The panel may dismiss the complaint if the complaint is not substantiated. If the complaint is substantiated, the panel must send a report to the senior judicial officer of the court concerned, to the governor, the attorney general, the complainant, the judicial officer concerned, and both Houses of Parliament. The report is tabled in both House of Parliament. Parliament after receiving the report may address the governor seeking the removal of the judicial officer concerned.

==Notable cases==
The conduct division has reported to parliament in respect of Magistrate Ian Lanham Ross McDougall and Justice Vince Bruce in 1998. Following the tendering of the report to parliament, McDougall resigned his commission. Bruce had a number of complaints made against him in respect of the delays in the delivery of his judgments. The conduct division inquired as to whether he should be removed from the bench. There was medical evidence that he had suffered from depression but that treatment meant that his depression had plateaued. A majority of the members of the conduct division decided that the Bruce's conduct should be reported to the parliament. Bruce took action in the New South Wales Court of Appeal seeking judicial review of that decision. The court upheld that there was no basis in law for overturning the decision, and the report was tabled in parliament. Parliament declined to remove Bruce from office, and after Bruce delivered his last outstanding judgment, he resigned from the bench. David Flint criticized Bruce for his "campaign" in the media to defend himself. Bruce appeared on an Australian television programme 60 Minutes to argue his case. Flint argues that if this had been an ordinary citizen, both Bruce and the media would have been charged with contempt.

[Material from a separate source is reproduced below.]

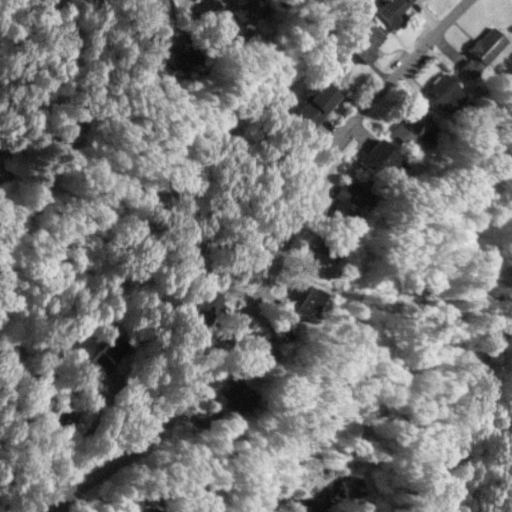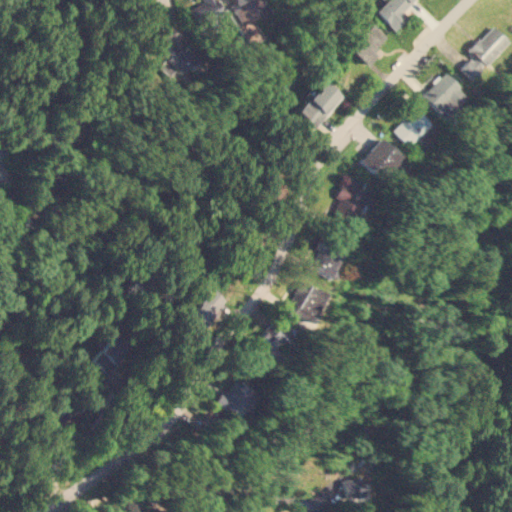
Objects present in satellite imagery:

==Aftermath of the commission==

The commission is regarded as a leader in judicial education. The complaint handling process of the commission has the support of the public and the courts. Judges note that the commission has led to an improved perception of the justice system and has actually improved accountability and independence for the judiciary. The safeguards for independence were reinforced in 1998 when the New South Wales Constitution was amended to entrench the provisions that prevent a judge being removed from office except after the preparation of a report by the conduct division of the commission. Indeed, the model for the commission has been recommended for introduction at the federal level in Australia.